DATA PROVIDED -
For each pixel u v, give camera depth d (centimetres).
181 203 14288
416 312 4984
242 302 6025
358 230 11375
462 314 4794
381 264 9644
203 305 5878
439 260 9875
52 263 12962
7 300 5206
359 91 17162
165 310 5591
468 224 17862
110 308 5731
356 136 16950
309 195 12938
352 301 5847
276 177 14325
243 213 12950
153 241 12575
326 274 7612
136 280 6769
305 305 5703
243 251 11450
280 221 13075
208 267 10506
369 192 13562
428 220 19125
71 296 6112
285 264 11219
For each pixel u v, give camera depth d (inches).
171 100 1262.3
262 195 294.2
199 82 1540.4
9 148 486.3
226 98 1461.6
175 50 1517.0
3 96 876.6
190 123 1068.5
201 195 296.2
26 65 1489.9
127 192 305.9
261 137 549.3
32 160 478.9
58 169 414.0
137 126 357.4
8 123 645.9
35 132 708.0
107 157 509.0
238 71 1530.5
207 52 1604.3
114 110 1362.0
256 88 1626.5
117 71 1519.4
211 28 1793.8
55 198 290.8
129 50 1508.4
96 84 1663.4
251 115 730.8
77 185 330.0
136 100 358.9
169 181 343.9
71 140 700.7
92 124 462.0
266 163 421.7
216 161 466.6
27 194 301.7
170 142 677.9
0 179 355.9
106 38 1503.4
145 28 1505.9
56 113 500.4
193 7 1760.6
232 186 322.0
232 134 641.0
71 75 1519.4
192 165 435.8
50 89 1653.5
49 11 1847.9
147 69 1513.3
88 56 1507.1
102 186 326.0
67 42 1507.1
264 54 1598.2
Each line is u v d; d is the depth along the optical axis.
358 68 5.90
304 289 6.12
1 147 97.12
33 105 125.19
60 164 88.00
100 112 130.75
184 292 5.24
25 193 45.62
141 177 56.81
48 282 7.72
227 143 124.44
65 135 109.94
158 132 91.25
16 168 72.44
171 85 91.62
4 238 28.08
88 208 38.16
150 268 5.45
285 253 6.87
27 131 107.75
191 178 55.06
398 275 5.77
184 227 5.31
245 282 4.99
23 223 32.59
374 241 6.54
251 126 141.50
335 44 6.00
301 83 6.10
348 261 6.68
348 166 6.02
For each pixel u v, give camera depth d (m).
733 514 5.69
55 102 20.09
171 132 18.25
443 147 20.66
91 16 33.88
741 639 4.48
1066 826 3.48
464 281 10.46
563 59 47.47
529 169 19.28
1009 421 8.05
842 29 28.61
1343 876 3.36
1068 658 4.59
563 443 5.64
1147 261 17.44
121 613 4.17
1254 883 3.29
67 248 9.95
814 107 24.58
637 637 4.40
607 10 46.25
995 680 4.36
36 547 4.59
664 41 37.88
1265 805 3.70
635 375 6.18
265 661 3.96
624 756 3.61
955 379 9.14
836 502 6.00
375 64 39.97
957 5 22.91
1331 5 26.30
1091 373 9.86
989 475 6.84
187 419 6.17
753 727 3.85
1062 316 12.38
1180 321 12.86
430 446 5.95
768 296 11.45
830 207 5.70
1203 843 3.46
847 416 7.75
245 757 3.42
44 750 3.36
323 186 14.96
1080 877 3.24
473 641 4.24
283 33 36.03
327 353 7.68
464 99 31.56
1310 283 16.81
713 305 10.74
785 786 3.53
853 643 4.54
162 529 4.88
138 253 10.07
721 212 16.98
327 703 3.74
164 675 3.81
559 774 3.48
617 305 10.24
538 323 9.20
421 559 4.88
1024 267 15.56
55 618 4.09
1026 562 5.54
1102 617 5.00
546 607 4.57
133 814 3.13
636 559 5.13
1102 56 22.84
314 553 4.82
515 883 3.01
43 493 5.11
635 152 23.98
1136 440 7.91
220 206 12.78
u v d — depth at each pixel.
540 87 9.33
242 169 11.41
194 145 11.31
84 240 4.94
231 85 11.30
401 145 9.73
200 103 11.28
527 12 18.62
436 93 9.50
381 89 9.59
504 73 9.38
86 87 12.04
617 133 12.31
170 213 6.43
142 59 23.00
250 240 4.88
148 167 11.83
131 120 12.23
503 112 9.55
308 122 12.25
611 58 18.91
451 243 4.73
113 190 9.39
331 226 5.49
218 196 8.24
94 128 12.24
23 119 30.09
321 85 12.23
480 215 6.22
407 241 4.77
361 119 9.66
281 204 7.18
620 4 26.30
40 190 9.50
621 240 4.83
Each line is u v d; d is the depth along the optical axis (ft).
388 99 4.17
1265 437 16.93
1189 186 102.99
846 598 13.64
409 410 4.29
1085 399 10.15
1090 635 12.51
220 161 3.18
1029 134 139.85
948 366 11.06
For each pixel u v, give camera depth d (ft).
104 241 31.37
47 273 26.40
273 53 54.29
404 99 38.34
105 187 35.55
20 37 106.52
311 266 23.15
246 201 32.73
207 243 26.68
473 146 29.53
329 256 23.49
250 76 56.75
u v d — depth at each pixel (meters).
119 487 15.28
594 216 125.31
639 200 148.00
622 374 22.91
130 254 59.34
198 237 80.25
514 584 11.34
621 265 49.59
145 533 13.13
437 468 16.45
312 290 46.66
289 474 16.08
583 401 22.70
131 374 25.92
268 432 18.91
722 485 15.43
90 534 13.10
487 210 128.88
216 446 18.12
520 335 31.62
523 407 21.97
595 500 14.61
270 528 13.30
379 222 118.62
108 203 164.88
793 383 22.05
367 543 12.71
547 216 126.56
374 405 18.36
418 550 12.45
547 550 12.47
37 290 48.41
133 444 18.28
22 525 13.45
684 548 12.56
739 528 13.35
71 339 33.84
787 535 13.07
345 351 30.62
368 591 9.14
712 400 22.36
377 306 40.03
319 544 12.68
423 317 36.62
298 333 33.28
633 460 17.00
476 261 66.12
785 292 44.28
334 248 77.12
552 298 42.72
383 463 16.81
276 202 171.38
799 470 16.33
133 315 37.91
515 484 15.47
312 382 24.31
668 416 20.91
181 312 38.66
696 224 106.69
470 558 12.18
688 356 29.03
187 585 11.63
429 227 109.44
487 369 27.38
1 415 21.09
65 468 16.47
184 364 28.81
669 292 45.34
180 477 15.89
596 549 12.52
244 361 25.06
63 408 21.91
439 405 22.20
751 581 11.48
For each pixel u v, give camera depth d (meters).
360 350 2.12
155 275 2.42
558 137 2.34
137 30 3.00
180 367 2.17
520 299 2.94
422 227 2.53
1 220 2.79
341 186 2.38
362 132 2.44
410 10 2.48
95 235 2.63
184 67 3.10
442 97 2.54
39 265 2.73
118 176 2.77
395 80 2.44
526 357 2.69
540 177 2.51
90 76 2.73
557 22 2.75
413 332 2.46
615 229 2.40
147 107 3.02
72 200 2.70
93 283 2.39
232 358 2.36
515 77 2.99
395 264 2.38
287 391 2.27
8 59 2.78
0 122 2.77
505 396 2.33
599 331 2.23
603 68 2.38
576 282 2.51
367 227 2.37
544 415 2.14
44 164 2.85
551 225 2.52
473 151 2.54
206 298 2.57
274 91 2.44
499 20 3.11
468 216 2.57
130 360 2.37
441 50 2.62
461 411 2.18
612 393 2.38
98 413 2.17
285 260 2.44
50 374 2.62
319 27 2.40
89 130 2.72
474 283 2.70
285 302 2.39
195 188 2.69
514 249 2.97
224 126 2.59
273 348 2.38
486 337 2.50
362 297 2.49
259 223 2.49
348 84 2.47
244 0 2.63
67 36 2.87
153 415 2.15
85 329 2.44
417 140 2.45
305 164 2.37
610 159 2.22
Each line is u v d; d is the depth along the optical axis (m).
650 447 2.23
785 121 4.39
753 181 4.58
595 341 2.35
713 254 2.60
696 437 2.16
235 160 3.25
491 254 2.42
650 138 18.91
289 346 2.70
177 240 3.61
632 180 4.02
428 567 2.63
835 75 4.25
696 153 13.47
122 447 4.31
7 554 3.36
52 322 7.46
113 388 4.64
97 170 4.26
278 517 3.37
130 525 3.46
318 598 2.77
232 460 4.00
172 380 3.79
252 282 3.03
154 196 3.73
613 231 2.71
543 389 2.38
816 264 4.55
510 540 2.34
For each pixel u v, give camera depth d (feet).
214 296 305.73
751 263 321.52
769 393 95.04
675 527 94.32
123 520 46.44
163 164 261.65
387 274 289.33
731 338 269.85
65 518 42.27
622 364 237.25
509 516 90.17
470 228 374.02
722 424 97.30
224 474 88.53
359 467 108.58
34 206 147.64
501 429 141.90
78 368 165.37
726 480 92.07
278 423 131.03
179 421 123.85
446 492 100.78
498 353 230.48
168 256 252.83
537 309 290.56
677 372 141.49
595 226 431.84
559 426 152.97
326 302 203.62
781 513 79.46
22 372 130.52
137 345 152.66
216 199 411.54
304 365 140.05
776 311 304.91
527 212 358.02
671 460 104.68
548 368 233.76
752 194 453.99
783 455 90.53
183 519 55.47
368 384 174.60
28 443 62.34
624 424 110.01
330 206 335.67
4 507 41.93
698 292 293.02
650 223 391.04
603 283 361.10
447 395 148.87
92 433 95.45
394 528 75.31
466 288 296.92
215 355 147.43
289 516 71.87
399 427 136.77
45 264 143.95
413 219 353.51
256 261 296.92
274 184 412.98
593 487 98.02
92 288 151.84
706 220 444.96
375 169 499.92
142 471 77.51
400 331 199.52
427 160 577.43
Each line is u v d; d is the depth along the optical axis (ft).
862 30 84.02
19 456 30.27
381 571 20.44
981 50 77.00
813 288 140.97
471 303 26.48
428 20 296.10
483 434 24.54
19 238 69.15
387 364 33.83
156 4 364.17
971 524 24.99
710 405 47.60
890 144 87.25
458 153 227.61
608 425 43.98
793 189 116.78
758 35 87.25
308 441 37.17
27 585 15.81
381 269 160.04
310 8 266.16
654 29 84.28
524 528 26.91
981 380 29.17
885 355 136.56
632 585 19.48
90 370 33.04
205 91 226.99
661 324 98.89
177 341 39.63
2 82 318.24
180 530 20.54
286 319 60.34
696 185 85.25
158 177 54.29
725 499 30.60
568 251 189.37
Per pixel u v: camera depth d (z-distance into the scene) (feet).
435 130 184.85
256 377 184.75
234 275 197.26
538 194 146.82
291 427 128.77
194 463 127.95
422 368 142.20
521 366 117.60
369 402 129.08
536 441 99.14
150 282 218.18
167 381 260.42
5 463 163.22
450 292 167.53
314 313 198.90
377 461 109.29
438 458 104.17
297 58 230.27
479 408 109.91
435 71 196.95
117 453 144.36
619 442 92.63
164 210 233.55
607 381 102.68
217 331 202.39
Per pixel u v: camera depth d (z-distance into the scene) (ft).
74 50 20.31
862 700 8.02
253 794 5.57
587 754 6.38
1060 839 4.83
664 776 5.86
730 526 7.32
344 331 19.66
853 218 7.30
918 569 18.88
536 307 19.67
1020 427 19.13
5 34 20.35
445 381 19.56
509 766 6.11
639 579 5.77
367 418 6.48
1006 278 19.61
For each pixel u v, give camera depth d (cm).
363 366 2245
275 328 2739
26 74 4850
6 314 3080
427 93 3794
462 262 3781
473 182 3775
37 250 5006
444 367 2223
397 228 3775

WORK INSTRUCTION -
Going back over the entries above, copy word for word every line from the one that has "27 131 107.75" on through the one that has "538 323 9.20".

EXERCISE RESPONSE -
27 131 107.75
191 178 55.06
398 275 5.77
184 227 5.31
245 282 4.99
23 223 32.59
374 241 6.54
251 126 141.50
335 44 6.00
301 83 6.10
348 261 6.68
348 166 6.02
For each pixel u v, give camera depth d (m).
733 514 5.69
55 102 20.09
171 132 18.25
443 147 20.66
91 16 33.88
741 639 4.48
1066 826 3.48
464 281 10.46
563 59 47.47
529 169 19.28
1009 421 8.05
842 29 28.61
1343 876 3.36
1068 658 4.59
563 443 5.64
1147 261 17.44
121 613 4.17
1254 883 3.29
67 248 9.95
814 107 24.58
637 637 4.40
607 10 46.25
995 680 4.36
36 547 4.59
664 41 37.88
1265 805 3.70
635 375 6.18
265 661 3.96
624 756 3.61
955 379 9.14
836 502 6.00
375 64 39.97
957 5 22.91
1331 5 26.30
1091 373 9.86
989 475 6.84
187 419 6.17
753 727 3.85
1062 316 12.38
1180 321 12.86
430 446 5.95
768 296 11.45
830 207 5.70
1203 843 3.46
847 416 7.75
245 757 3.42
44 750 3.36
323 186 14.96
1080 877 3.24
473 641 4.24
283 33 36.03
327 353 7.68
464 99 31.56
1310 283 16.81
713 305 10.74
785 786 3.53
853 643 4.54
162 529 4.88
138 253 10.07
721 212 16.98
327 703 3.74
164 675 3.81
559 774 3.48
617 305 10.24
538 323 9.20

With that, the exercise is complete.